Selected extract |
== Segment start ==

Jump to content
Eternal Lands Official Forums
Wytter

Crash On Map Change

Recommended Posts

Greetings all,

 

I just want to know if we still have the problem where the client would suddenly crash on map change? Anyone have any recent info about this?

 

And remember, it must be from a non-modified CVS from say the past 2 weeks.

Edited by Wytter

Share this post


Link to post
Share on other sites

I'm not quite sure what you mean.

 

But the Closest thing that happens to me is whenever I Walk from Portland into Desert Pines and then switch to the Map, The Map will Freeze up and I have to wait a while until it unfreezes. I just assume it was because of my computer. I don't know if that's what you meant or not.

Share this post


Link to post
Share on other sites

OK, so the problem persists.

Could anyone with the CVS client do us a favor? Type #log conn data when you enter a new map (you can turn this off afterwards). If you crash, please post the last content of the connection_log.txt that you'll find in your EL folder (or ~/.elc/ if on *nix). That way we'd know if it's i.e. a stray message that causes these crashes or at least we'd know the last command getting send to the client before the crash...

 

I have never been able to catch this with a debugger so seems that it must be done by hand... Will try debugging it later - garg cave might be a good place to try reproducing it then (if that is true, perhaps it's a problem with accessing a stray pointer in actors_list? :-\)

== Segment end ==

Data shown |
== Segment start ==

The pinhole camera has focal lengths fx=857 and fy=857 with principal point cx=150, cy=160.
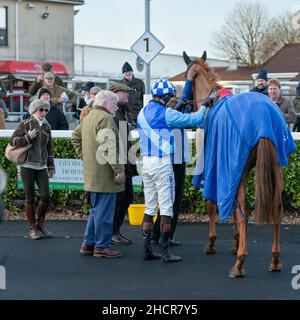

== Segment end ==

Check your understanding |
1 – Transcribe the passage of the forum thread on client crashes during map changes from "I have never" up to and including "in actors_list? :-\)".
2 – Continue the forum thread on client crashes during map changes from where it stops.

Written responses |
1 –
I have never been able to catch this with a debugger so seems that it must be done by hand... Will try debugging it later - garg cave might be a good place to try reproducing it then (if that is true, perhaps it's a problem with accessing a stray pointer in actors_list? :-\)

2 –
Share this post


Link to post
Share on other sites

OK, will try it now. Using CKs CVS windows client.

 

 

Edit:Tried a few times, did not crash this time tho. I'll keep trying.

Edited by Derin

Share this post


Link to post
Share on other sites

Sorry, wytter,

 

this error is hard to get. I was lucky that i caught it under Windows with GCC.

 

Normally my Linux client crashes 1-2 times a month when changing maps and thats where im mostly on with ;(

 

All i can say is, the client crashes, when clicking on a door or a post or cave entrance. Theres a loop where all actors are checked if the click goes on one of them.

 

And one actor in the actor_list is rotten. Its not a NULL pointer, its a regular looking value for a pointer.

 

So my thoughts are, that is a pointer to freed memory. And that freed memory was not removed from actor_list.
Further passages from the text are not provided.